═══ RECORDS FOR THE EXERCISE

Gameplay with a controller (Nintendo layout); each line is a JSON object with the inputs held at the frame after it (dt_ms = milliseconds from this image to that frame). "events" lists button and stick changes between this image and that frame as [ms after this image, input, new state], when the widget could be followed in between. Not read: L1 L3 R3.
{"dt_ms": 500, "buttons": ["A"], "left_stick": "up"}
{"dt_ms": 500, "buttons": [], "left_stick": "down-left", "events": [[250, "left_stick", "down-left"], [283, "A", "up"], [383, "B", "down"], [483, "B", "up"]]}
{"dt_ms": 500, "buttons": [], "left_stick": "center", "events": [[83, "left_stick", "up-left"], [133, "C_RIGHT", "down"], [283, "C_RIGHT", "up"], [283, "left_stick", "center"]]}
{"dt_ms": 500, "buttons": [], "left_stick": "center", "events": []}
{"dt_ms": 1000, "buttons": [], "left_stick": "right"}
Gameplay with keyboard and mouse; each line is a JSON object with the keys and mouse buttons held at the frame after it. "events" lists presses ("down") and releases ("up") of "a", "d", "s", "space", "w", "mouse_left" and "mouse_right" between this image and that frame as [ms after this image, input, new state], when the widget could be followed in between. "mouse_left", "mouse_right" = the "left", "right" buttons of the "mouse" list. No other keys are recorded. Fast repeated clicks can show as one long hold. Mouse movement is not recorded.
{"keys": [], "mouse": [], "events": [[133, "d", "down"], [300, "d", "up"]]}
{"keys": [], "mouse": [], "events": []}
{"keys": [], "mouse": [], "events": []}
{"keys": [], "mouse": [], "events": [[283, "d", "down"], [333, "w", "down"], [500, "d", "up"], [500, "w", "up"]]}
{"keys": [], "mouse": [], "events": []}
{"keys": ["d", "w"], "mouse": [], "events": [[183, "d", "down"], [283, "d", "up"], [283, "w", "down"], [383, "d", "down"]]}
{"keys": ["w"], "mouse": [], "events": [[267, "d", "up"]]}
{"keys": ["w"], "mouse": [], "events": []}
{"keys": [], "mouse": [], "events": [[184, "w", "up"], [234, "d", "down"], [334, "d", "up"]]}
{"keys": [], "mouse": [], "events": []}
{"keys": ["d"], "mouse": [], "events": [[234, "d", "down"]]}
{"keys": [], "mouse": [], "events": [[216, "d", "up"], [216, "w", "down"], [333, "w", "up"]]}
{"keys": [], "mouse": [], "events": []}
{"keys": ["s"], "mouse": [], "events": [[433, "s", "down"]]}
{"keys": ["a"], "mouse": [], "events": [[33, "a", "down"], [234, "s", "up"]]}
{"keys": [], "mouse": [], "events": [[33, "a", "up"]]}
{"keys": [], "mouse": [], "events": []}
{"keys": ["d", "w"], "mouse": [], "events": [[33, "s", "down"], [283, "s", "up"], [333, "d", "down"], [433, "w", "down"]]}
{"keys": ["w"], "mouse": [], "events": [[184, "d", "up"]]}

══════

> _EXERCISE AIM_:
An exact copy of every record is needed; write it out in full.

> _YOUR SOLUTION_:
Gameplay with a controller (Nintendo layout); each line is a JSON object with the inputs held at the frame after it (dt_ms = milliseconds from this image to that frame). "events" lists button and stick changes between this image and that frame as [ms after this image, input, new state], when the widget could be followed in between. Not read: L1 L3 R3.
{"dt_ms": 500, "buttons": ["A"], "left_stick": "up"}
{"dt_ms": 500, "buttons": [], "left_stick": "down-left", "events": [[250, "left_stick", "down-left"], [283, "A", "up"], [383, "B", "down"], [483, "B", "up"]]}
{"dt_ms": 500, "buttons": [], "left_stick": "center", "events": [[83, "left_stick", "up-left"], [133, "C_RIGHT", "down"], [283, "C_RIGHT", "up"], [283, "left_stick", "center"]]}
{"dt_ms": 500, "buttons": [], "left_stick": "center", "events": []}
{"dt_ms": 1000, "buttons": [], "left_stick": "right"}
Gameplay with keyboard and mouse; each line is a JSON object with the keys and mouse buttons held at the frame after it. "events" lists presses ("down") and releases ("up") of "a", "d", "s", "space", "w", "mouse_left" and "mouse_right" between this image and that frame as [ms after this image, input, new state], when the widget could be followed in between. "mouse_left", "mouse_right" = the "left", "right" buttons of the "mouse" list. No other keys are recorded. Fast repeated clicks can show as one long hold. Mouse movement is not recorded.
{"keys": [], "mouse": [], "events": [[133, "d", "down"], [300, "d", "up"]]}
{"keys": [], "mouse": [], "events": []}
{"keys": [], "mouse": [], "events": []}
{"keys": [], "mouse": [], "events": [[283, "d", "down"], [333, "w", "down"], [500, "d", "up"], [500, "w", "up"]]}
{"keys": [], "mouse": [], "events": []}
{"keys": ["d", "w"], "mouse": [], "events": [[183, "d", "down"], [283, "d", "up"], [283, "w", "down"], [383, "d", "down"]]}
{"keys": ["w"], "mouse": [], "events": [[267, "d", "up"]]}
{"keys": ["w"], "mouse": [], "events": []}
{"keys": [], "mouse": [], "events": [[184, "w", "up"], [234, "d", "down"], [334, "d", "up"]]}
{"keys": [], "mouse": [], "events": []}
{"keys": ["d"], "mouse": [], "events": [[234, "d", "down"]]}
{"keys": [], "mouse": [], "events": [[216, "d", "up"], [216, "w", "down"], [333, "w", "up"]]}
{"keys": [], "mouse": [], "events": []}
{"keys": ["s"], "mouse": [], "events": [[433, "s", "down"]]}
{"keys": ["a"], "mouse": [], "events": [[33, "a", "down"], [234, "s", "up"]]}
{"keys": [], "mouse": [], "events": [[33, "a", "up"]]}
{"keys": [], "mouse": [], "events": []}
{"keys": ["d", "w"], "mouse": [], "events": [[33, "s", "down"], [283, "s", "up"], [333, "d", "down"], [433, "w", "down"]]}
{"keys": ["w"], "mouse": [], "events": [[184, "d", "up"]]}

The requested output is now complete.